Taranabant, like Sanofi-Aventis' drug rimonabant, blocks the so-called canniboid receptor, the same brain circuit that stimulates hunger in people smoking marijuana. But U.S. regulators earlier this year rejected the Sanofi drug due to its links to depression and suicidal thoughts.

The company plans in 2009 to seek approvals for MK-974, a new type of drug for migraine headaches, and a treatment for acute heart failure called MK-7418 (rolofylline) -- with applications in 2010 for cancer treatment MK-8669 (deforolimus) and a vaccine for hepatitis B called Heplisav.

In 2012, Merck said it will seek U.S. marketing approval for osteoporosis treatment MK-0822 (odanacatib).

Merck on Dec. 4 said 2007 profit would rise 22 percent to 24 percent, due largely to booming sales of newer products, including its Gardasil vaccine against the virus that causes cervical cancer and its year-old oral Januvia treatment for diabetes.

The company's stock has risen 39 percent this year, a top gainer in the Dow Jones industrial average, as Merck seemingly bolted out of its sickbed after two years of anemic profits related to the September 2004 withdrawal of its $2.5 billion-a-year Vioxx arthritis drug.

Merck is hoping to retire thousands of Vioxx product-liability lawsuits with a $4.85 billion settlement reached last month with plaintiffs' lawyers.

Although the drugmaker has projected only a 4.5 percent to 10 percent rise in 2008 earnings, many analysts expect Merck to raise its forecast during the year, as it has done repeatedly in 2007.

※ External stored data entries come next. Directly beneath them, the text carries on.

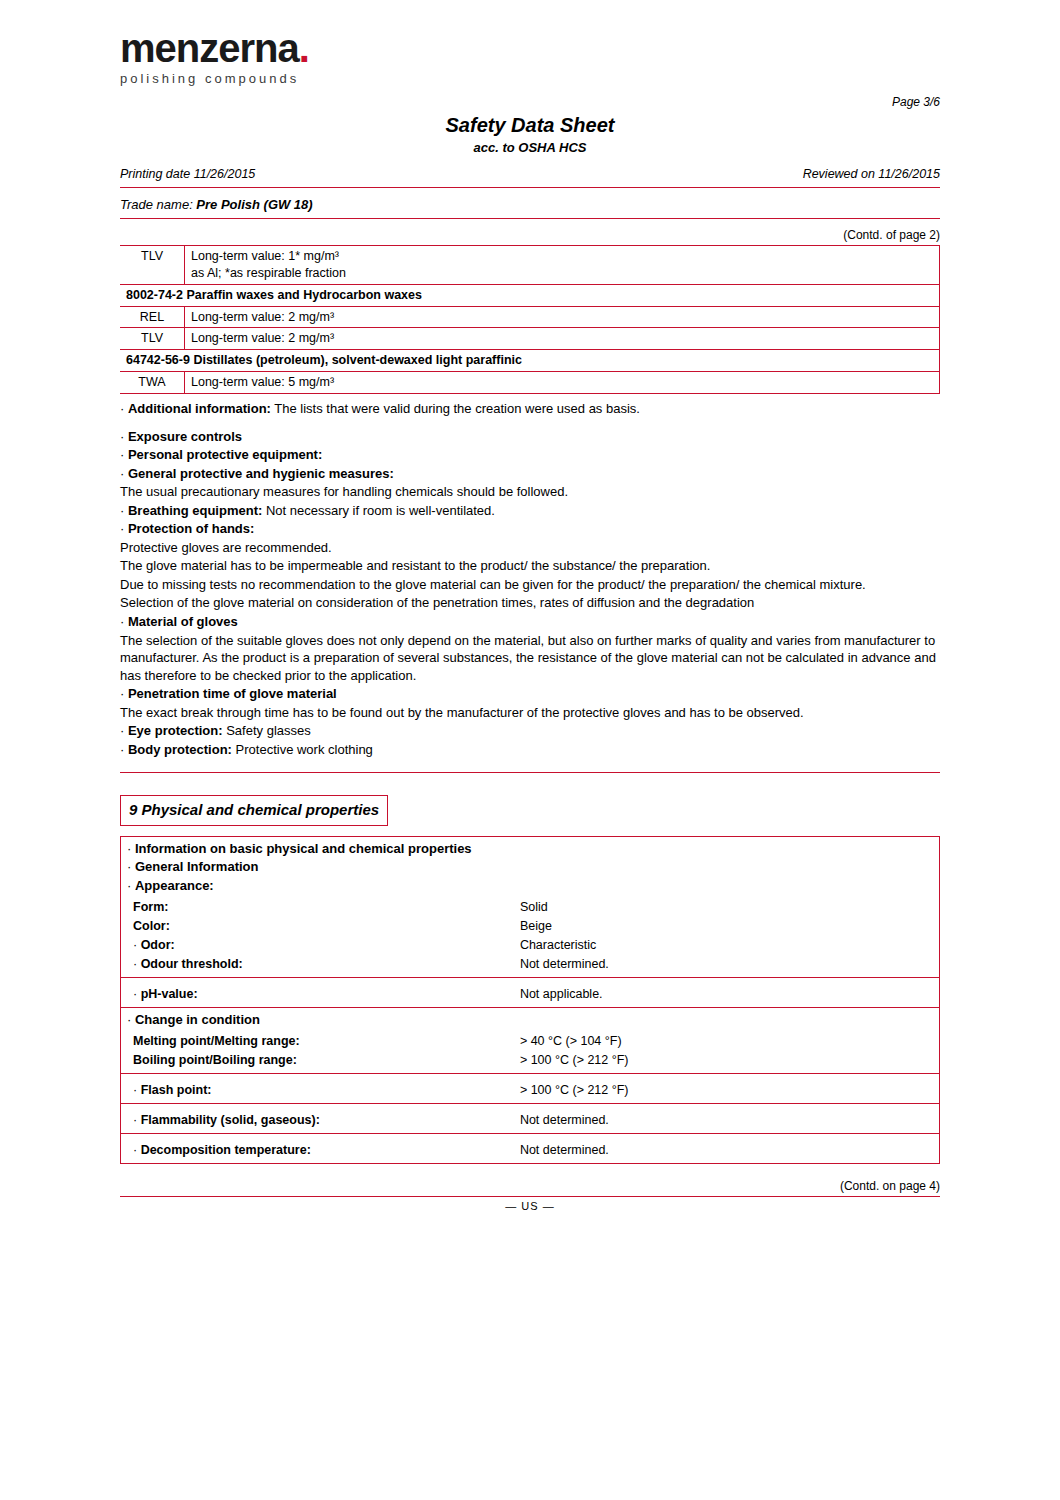menzerna.
polishing compounds
Page 3/6
Safety Data Sheet
acc. to OSHA HCS
Printing date 11/26/2015 Reviewed on 11/26/2015
Trade name: Pre Polish (GW 18)
(Contd. of page 2)
| TLV | Long-term value: 1* mg/m³ as Al; *as respirable fraction |
| 8002-74-2 Paraffin waxes and Hydrocarbon waxes |
| REL | Long-term value: 2 mg/m³ |
| TLV | Long-term value: 2 mg/m³ |
| 64742-56-9 Distillates (petroleum), solvent-dewaxed light paraffinic |
| TWA | Long-term value: 5 mg/m³ |
Additional information: The lists that were valid during the creation were used as basis.
Exposure controls
Personal protective equipment:
General protective and hygienic measures:
The usual precautionary measures for handling chemicals should be followed.
Breathing equipment: Not necessary if room is well-ventilated.
Protection of hands:
Protective gloves are recommended.
The glove material has to be impermeable and resistant to the product/ the substance/ the preparation.
Due to missing tests no recommendation to the glove material can be given for the product/ the preparation/ the chemical mixture.
Selection of the glove material on consideration of the penetration times, rates of diffusion and the degradation
Material of gloves
The selection of the suitable gloves does not only depend on the material, but also on further marks of quality and varies from manufacturer to manufacturer. As the product is a preparation of several substances, the resistance of the glove material can not be calculated in advance and has therefore to be checked prior to the application.
Penetration time of glove material
The exact break through time has to be found out by the manufacturer of the protective gloves and has to be observed.
Eye protection: Safety glasses
Body protection: Protective work clothing
9 Physical and chemical properties
Information on basic physical and chemical properties
General Information
Appearance:
| Form: | Solid |
| Color: | Beige |
| · Odor: | Characteristic |
| · Odour threshold: | Not determined. |
| · pH-value: | Not applicable. |
Change in condition
| Melting point/Melting range: | > 40 °C (> 104 °F) |
| Boiling point/Boiling range: | > 100 °C (> 212 °F) |
| · Flash point: | > 100 °C (> 212 °F) |
| · Flammability (solid, gaseous): | Not determined. |
| · Decomposition temperature: | Not determined. |
(Contd. on page 4)
US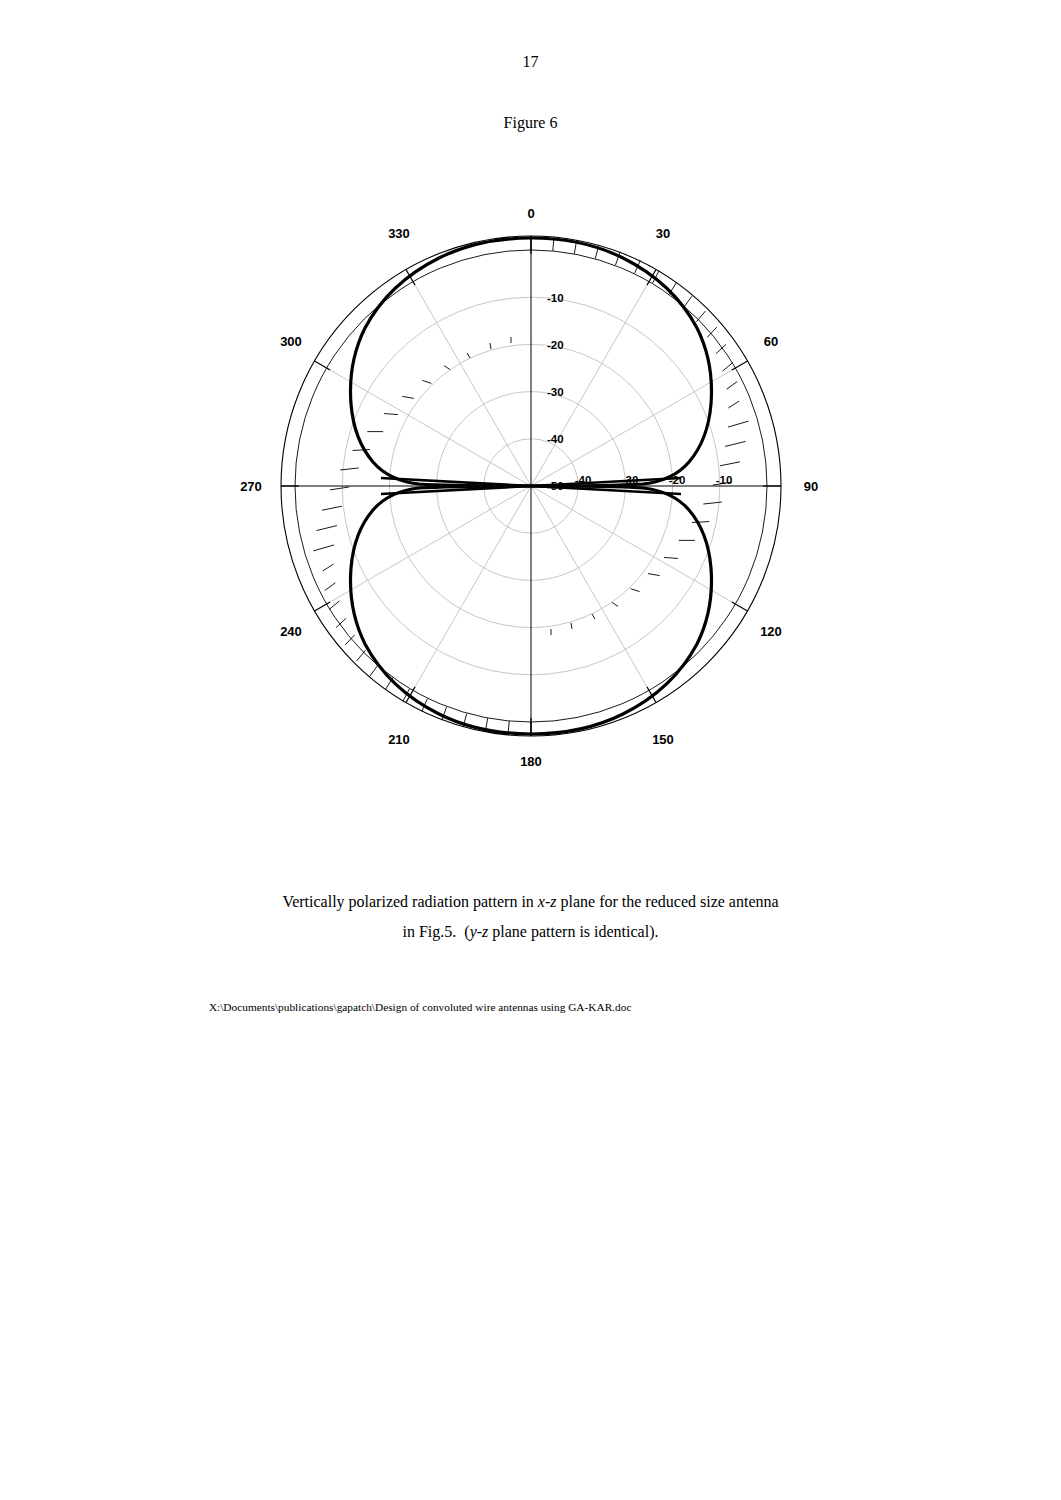17
Figure 6
0 30 60 90 120 150 180 210 240 270 300 330 -10 -20 -30 -40 -50 -40 -30 -20 -10
Vertically polarized radiation pattern in x-z plane for the reduced size antenna in Fig.5. (y-z plane pattern is identical).
X:\Documents\publications\gapatch\Design of convoluted wire antennas using GA-KAR.doc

Wall Street remains optimistic about Merck's prospects even though the patent expires next year on its $3.1 billion osteoporosis drug Fosamax, and Gardasil faces potential competition from GlaxoSmithKline Plc's Cervarix, a cervical cancer vaccine that is available in Europe but not yet approved in the United States.

Merck's shares slipped 34 cents, or .50 percent, to $60.43 on the New York Stock Exchange amid a slight decline for the drug sector.